I know your mother is just being a “mom” and she wants you to not hurt, and feel the pain that being “different” may cause. What persons of that generation though, it is hard for them to understand that it is different out there in the world today. People are more accepting of these types of disorders. She just wants to protect you… :-) Before all of the problems with my mother’s health came around, I used to get so upset with her when she’d say things like she does…. Now, I’d rather have her trying to overstep her motherly bounds and annoy the mess out of me, than not have her at all.
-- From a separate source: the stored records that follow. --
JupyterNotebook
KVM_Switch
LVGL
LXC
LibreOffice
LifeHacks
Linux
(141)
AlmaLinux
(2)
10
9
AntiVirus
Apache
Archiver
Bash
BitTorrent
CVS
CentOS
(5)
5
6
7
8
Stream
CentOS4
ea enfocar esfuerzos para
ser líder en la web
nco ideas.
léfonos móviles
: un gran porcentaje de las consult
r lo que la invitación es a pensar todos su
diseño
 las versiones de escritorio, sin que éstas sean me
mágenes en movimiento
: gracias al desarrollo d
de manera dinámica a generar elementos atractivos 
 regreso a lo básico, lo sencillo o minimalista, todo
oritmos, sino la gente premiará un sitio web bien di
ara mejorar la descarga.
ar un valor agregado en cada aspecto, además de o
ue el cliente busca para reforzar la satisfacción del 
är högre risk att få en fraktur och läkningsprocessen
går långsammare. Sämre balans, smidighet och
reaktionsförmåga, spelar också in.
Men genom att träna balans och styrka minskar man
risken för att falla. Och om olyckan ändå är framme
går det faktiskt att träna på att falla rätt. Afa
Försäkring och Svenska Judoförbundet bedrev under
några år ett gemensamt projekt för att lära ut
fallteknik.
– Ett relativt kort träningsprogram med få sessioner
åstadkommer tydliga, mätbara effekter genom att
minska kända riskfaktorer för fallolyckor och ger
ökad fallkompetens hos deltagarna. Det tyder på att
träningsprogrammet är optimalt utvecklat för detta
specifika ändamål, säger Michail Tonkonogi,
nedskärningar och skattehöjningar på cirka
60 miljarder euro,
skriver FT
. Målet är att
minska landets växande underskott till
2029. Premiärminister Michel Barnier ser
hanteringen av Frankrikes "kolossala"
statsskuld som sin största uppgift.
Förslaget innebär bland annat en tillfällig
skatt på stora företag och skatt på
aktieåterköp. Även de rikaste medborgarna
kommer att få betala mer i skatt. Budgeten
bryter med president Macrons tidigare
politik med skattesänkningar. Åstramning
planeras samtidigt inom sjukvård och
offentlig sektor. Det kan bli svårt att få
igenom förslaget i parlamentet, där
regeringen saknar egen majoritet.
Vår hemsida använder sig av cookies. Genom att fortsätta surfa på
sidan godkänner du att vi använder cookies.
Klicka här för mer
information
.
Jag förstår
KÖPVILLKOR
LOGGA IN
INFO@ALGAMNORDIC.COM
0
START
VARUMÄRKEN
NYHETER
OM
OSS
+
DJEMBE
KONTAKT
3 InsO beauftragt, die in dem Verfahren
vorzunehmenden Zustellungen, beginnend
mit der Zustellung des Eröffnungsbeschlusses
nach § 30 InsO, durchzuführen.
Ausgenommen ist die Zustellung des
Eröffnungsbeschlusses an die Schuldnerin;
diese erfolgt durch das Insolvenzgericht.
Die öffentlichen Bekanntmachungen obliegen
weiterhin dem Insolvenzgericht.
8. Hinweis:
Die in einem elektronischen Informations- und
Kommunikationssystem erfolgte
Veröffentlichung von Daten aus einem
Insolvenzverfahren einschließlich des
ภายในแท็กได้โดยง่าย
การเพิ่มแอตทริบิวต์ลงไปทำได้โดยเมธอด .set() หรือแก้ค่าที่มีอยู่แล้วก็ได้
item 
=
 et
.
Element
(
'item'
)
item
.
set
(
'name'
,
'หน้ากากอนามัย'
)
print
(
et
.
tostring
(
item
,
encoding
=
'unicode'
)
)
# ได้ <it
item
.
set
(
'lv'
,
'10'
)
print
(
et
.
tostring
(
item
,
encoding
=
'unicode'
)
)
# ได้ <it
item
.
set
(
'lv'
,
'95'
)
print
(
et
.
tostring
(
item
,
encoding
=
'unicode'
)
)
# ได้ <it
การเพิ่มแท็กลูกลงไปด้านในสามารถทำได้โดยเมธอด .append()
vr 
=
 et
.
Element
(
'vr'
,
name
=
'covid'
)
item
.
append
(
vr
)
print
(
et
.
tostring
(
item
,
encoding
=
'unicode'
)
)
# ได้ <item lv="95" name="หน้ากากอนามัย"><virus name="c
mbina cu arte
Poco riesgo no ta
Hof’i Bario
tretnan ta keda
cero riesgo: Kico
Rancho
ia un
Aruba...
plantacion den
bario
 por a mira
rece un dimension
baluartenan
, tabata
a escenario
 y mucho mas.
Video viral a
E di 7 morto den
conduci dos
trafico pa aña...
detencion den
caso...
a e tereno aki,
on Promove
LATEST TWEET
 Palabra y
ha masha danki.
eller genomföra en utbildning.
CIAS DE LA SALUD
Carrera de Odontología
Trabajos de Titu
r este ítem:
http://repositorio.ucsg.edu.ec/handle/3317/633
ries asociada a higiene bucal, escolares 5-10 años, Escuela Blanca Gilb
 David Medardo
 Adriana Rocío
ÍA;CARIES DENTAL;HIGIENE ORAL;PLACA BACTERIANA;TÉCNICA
The best way to get my mother to somewhat understand what life is like for someone with ADD is for her to make a phone call to someone, and take notes of that phone call, and then have me talking right next to her for someone else. Then throw a couple of random channel changes on the tv, a radio turned on, and a beach ball thrown around. When she hung up the phone (BTW.. the person on the other end knew ahead of time what we were doing), I asked her what her conversation was about, and if she can remember the main point of their conversation….. She didn’t.
I told her that is a little what it is like to have ADD all day every day. But that’s just the tip of the iceberg. She got the point that I was trying to make, but it never once stopped her from trying to protect me and fix my ailments.
Good Luck with everything!
I’m proud that my brain is different! Having ADD is a portion of who I am.. It is not all of who I am.